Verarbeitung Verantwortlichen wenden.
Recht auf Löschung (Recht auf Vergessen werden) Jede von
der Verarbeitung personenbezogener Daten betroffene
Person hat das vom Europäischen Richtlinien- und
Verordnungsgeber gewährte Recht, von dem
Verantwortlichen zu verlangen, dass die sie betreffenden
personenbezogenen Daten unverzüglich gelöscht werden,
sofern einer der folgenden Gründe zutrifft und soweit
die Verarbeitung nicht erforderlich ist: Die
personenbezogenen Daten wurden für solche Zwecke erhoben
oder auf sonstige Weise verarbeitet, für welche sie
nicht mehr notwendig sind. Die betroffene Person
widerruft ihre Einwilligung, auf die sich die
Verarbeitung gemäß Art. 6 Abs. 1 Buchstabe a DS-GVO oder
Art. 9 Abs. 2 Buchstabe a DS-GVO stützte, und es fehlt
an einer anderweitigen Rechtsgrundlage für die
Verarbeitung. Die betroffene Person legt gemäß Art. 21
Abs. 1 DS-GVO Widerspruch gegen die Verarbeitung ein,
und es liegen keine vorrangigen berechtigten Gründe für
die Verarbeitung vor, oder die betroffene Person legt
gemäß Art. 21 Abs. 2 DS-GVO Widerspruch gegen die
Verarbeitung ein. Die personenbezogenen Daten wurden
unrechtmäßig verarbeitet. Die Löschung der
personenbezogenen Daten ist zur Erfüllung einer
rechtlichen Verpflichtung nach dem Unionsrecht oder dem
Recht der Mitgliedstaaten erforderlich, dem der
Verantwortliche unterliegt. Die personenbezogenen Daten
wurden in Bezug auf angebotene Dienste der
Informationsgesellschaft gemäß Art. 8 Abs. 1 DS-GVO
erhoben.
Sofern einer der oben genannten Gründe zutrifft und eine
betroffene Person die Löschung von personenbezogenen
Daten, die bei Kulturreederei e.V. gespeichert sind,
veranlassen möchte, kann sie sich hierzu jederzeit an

----------------

> [Required action]
Repeat word for word the lines above that run from the line containing "an einer anderweitigen" through the line containing "Sofern einer der oben", both ends included, and nothing else.

> [Solution to this task]
an einer anderweitigen Rechtsgrundlage für die
Verarbeitung. Die betroffene Person legt gemäß Art. 21
Abs. 1 DS-GVO Widerspruch gegen die Verarbeitung ein,
und es liegen keine vorrangigen berechtigten Gründe für
die Verarbeitung vor, oder die betroffene Person legt
gemäß Art. 21 Abs. 2 DS-GVO Widerspruch gegen die
Verarbeitung ein. Die personenbezogenen Daten wurden
unrechtmäßig verarbeitet. Die Löschung der
personenbezogenen Daten ist zur Erfüllung einer
rechtlichen Verpflichtung nach dem Unionsrecht oder dem
Recht der Mitgliedstaaten erforderlich, dem der
Verantwortliche unterliegt. Die personenbezogenen Daten
wurden in Bezug auf angebotene Dienste der
Informationsgesellschaft gemäß Art. 8 Abs. 1 DS-GVO
erhoben.
Sofern einer der oben genannten Gründe zutrifft und eine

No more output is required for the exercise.